The importance of developing a co-operative working relationship is emphasised so that parents or caregivers feel respected and informed; they believe staff are being open and honest with them and in turn they are confident about providing vital information about their child, themselves and their circumstances. The consent of children or their parents/caregivers, where appropriate, should be obtained for sharing information unless to do so would place a child at risk of suffering significant harm. Similarly, decisions should also be made with their agreement, whenever possible, unless to do so would place the child at risk of suffering significant harm. This includes being clear and transparent about working hypotheses and how these are being tested and evaluated.

Building on strengths as well as identifying difficulties

Identifying both strengths (including resilience and protective factors) and difficulties (including vulnerabilities and risk factors) within the child, his or her family and the context in which they are living is important, as is considering how these factors are having an impact on the child's health and development.

Too often it has been found that a deficit model of working with families predominates in practice and ignores crucial areas of success and effectiveness within the family on which to base interventions. Working with a child or family's strengths becomes an important part of a plan to resolve difficulties.

Integrated in approach

From birth there will be a variety of different agencies and services in the community involved with children and their development, particularly in relation to their health and education. Multi- and inter-agency work to safeguard and promote children's welfare starts as soon as it has been identified that the child or the family members have additional needs requiring support/services beyond universal services, not just when there are questions about possible harm.

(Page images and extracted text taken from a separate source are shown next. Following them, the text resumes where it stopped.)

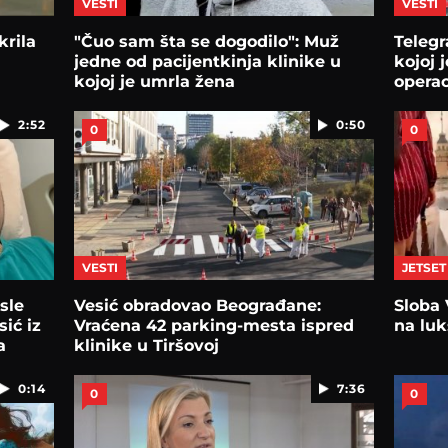
VESTI
VESTI
krila
"Čuo sam šta se dogodilo": Muž
Telegr
jedne od pacijentkinja klinike u
kojoj 
kojoj je umrla žena
operac
2:52
0:50
0
0
VESTI
JETSET
sle
Vesić obradovao Beograđane:
Sloba 
sić iz
Vraćena 42 parking-mesta ispred
na luk
a
klinike u Tiršovoj
0:14
7:36
0
0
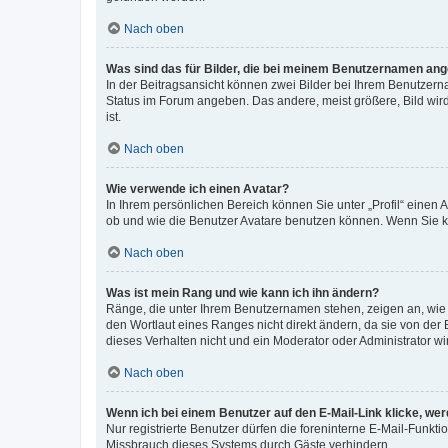
Nach oben
Was sind das für Bilder, die bei meinem Benutzernamen an
In der Beitragsansicht können zwei Bilder bei Ihrem Benutzerna
Status im Forum angeben. Das andere, meist größere, Bild wird 
ist.
Nach oben
Wie verwende ich einen Avatar?
In Ihrem persönlichen Bereich können Sie unter „Profil“ einen
ob und wie die Benutzer Avatare benutzen können. Wenn Sie ke
Nach oben
Was ist mein Rang und wie kann ich ihn ändern?
Ränge, die unter Ihrem Benutzernamen stehen, zeigen an, wie v
den Wortlaut eines Ranges nicht direkt ändern, da sie von der
dieses Verhalten nicht und ein Moderator oder Administrator 
Nach oben
Wenn ich bei einem Benutzer auf den E-Mail-Link klicke, we
Nur registrierte Benutzer dürfen die foreninterne E-Mail-Funkt
Missbrauch dieses Systems durch Gäste verhindern.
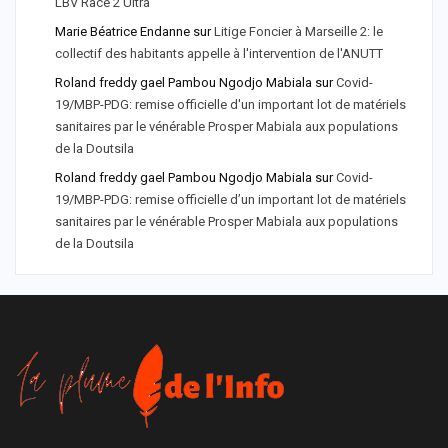
LBV Race 2 Ultra
Marie Béatrice Endanne
sur
Litige Foncier à Marseille 2: le
collectif des habitants appelle à l'intervention de l'ANUTT
Roland freddy gael Pambou Ngodjo Mabiala
sur
Covid-
19/MBP-PDG: remise officielle d'un important lot de matériels
sanitaires par le vénérable Prosper Mabiala aux populations
de la Doutsila
Roland freddy gael Pambou Ngodjo Mabiala
sur
Covid-
19/MBP-PDG: remise officielle d’un important lot de matériels
sanitaires par le vénérable Prosper Mabiala aux populations
de la Doutsila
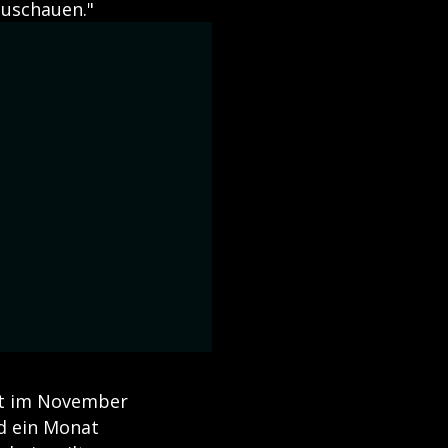
zuschauen."
st im November
nd ein Monat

A continuing process not an event

Understanding what is happening to a vulnerable child within the context of his or her family and the local community and taking appropriate action are continuing and interactive processes, and not single events. Assessment should continue throughout a period of intervention and intervention may start at the beginning of an assessment. Crucially, a good assessment which fully engages the family and the child can in itself begin and support a change process and can therefore be an integral part of intervention.

Providing and reviewing services

Action and services should be provided according to the identified needs of the child and family in parallel with assessment where necessary.

It is not necessary to await completion of the assessment process. Immediate and practical needs should be addressed alongside more complex and longer term ones. The impact of service provision on a child's developmental progress should be reviewed at regular intervals and should always be included in the evaluation of risk - what impact will the removal of services have on sustainable improvement in the child's life chances and safety?

Informed by evidence

Effective practice with children and families requires sound professional judgements which are underpinned by a rigorous evidence base, and draw on the practitioner's knowledge and experience. Decisions based on these judgements should be kept under review, and take full account of any new information obtained during the course of work with the child and family.